Distributed Systems: Concepts and Design
To study the general characteristics of interprocess communication and the particular characteristics of both datagram and stream communication in the Internet.
To be able to write Java applications that use the Internet protocols and Java serialization.
To be aware of the design issues for Request-Reply protocols and how collections of data objects may be represented in messages (RMI and language integration are left until Chapter 5).
To be able to use the Java API to IP multicast and to consider the main options for reliability and ordering in group communication.
The material in Chapter 3 is relevant for networking, where the emphasis is on a single interconnection between a pair of components. Chapter 4 is concerned with distributed systems in which there are many components and interconnections and the emphasis is on the logical relationship between components, e.g. client and server.
Datagram communication is a useful building block for lightweight interprocess communication protocols (e.g. the Request-Reply protocol) because it carries the minimum possible overheads for the resulting protocols. Stream communication is a useful alternative, mainly because can simplify the programming task.
Client and server programs deal with data objects which must be marshalled into a standard form before they can be passed in messages. The standard form (or external data representation) deals with both data structures and primitive data items. CORBA's CDR is designed for use by a variety of programming languages.

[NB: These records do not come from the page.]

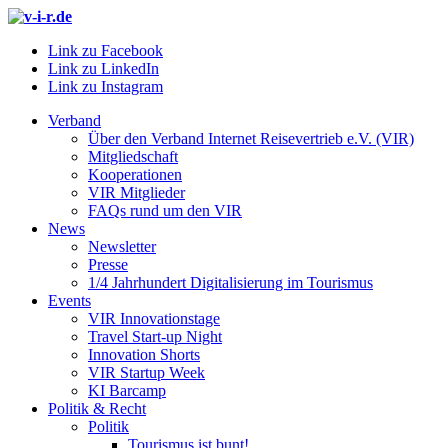
Link zu Facebook
Link zu LinkedIn
Link zu Instagram
Verband
Über den Verband Internet Reisevertrieb e.V. (VIR)
Mitgliedschaft
Kooperationen
VIR Mitglieder
FAQs rund um den VIR
News
Newsletter
Presse
1/4 Jahrhundert Digitalisierung im Tourismus
Events
VIR Innovationstage
Travel Start-up Night
Innovation Shorts
VIR Startup Week
KI Barcamp
Politik & Recht
Politik
Tourismus ist bunt!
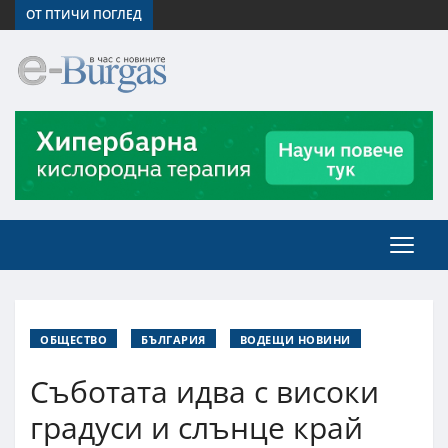
ОТ ПТИЧИ ПОГЛЕД
ОБЩЕСТВО
БЪЛГАРИЯ
ВОДЕЩИ НОВИНИ
Съботата идва с високи
градуси и слънце край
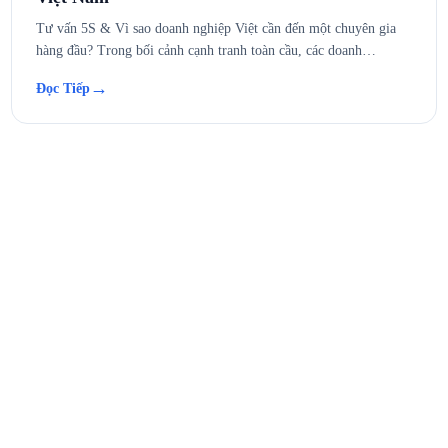
Tư vấn 5S & Vì sao doanh nghiệp Việt cần đến một chuyên gia
hàng đầu? Trong bối cảnh cạnh tranh toàn cầu, các doanh…
→
Đọc Tiếp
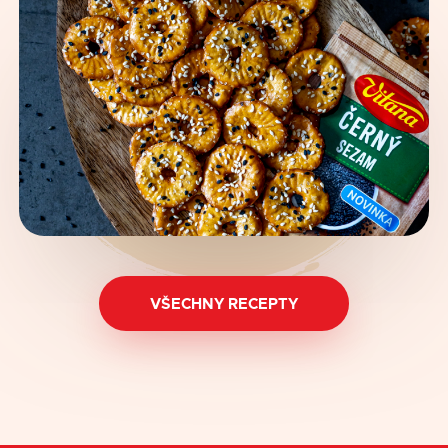
VŠECHNY RECEPTY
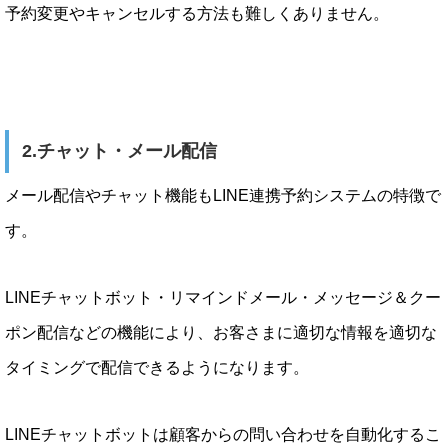
予約変更やキャンセルする方法も難しくありません。
2.チャット・メール配信
メール配信やチャット機能もLINE連携予約システムの特徴で
す。
LINEチャットボット・リマインドメール・メッセージ＆クー
ポン配信などの機能により、お客さまに適切な情報を適切な
タイミングで配信できるようになります。
LINEチャットボットは顧客からの問い合わせを自動化するこ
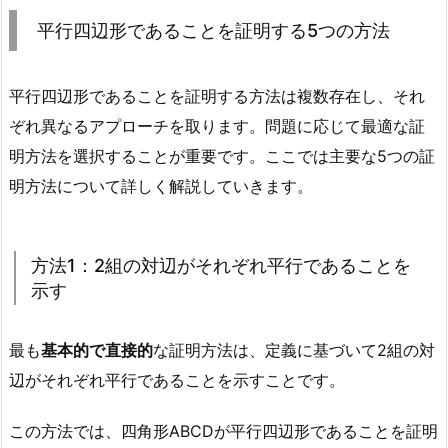
平行四辺形であることを証明する5つの方法
平行四辺形であることを証明する方法は複数存在し、それ
ぞれ異なるアプローチを取ります。問題に応じて最適な証
明方法を選択することが重要です。ここでは主要な5つの証
明方法について詳しく解説していきます。
方法1：2組の対辺がそれぞれ平行であることを
示す
最も
基本的で直接的
な証明方法は、定義に基づいて2組の対
辺がそれぞれ平行であることを示すことです。
この方法では、四角形ABCDが平行四辺形であることを証明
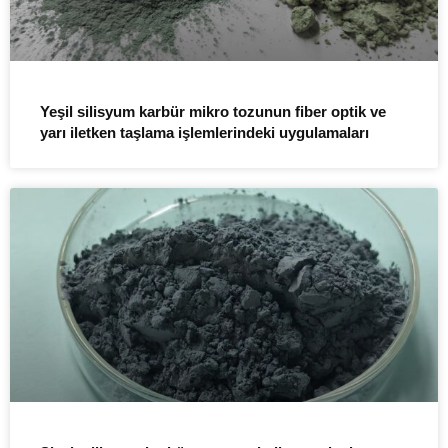
Yeşil silisyum karbür mikro tozunun fiber optik ve
yarı iletken taşlama işlemlerindeki uygulamaları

Request-reply protocols are designed to support client-server communication in which a client asks a server to perform an operation on an object and return the result. This relationship determines the protocol as follows: (i) the client needs one primitive ( doOperation ) and the server needs two ( getRequest and sendReply ); (ii) since clients normally wait for replies doOperation is synchronous; (iii) a server must be able to receive getRequest messages while performing operations. To deal with failure, requests are re-transmitted. To ensure that an operation is performed at most once, duplicate requests are filtered and replies are saved for re-transmission.
Communication between the members of a group of processes is the basis of replicated services. IP multicast allows a process to send an IP packet to a set of computers that form a multicast group. It provides unreliable multicast, which is useful for applications such as finding discovery services. Other applications require a multicast service with stricter reliability and ordering characteristics. The latter are presented in Chapter 14.
Considerable difficulties are associated with having a clear failure model for basic interprocess communication and for the protocols built over it. In particular, students tend to associate communication errors with network failures. They should be encouraged to think about the usual cause of lost messages and carry out Exercise 4.3. They also tend to think that TCP is entirely reliable - they should study its failure model on page 139 and do Exercise 4.6.
The use of handles (for objects) in Java object serialization is tricky. See Exercises 4.10 - 4.11.
Remote object references are introduced briefly in Section 4.3.3 because they need to be passed in the request-reply protocol (they may cause problems for students without much experience of OOP). They are revisited in Chapter 5.
Although the request-reply protocol appears to be straightforward, students do not always appreciate the effort required by the protocol to ensure that an operation is performed at most once. This is important for Chapter 5.
The Java API provides students with a simple means of writing programs that use datagrams and streams. Many simple exercises can be built following on from Exercises 4.3-6. Students should be encouraged to see these two protocols as building blocks for higher-level protocols such as the request-reply protocol. See Exercises 4.12-16.
Compare CORBA CDR with Java serialization, emphasizing the common requirement to represent primitive data types and programming data structures in messages. Point out that CORBA provides a language independent representation. In contrast Java serialization deals with objects and object references and includes type information.
Before teaching the request-reply protocol, discuss the structure of a local invocation, pointing out that the target object as well as the method and arguments must be specified. Extend this to the need to specify a remote object reference to the target object as well as the method and arguments. Consider the effects of client or server failing independently and of lost messages and then introduce the use of timeouts, re-transmission of request messages and the history.
For group communication, use IP multicast as an example of a useful protocol with a well-understood fault model. Introduce some applications that have stronger requirements on reliability and ordering.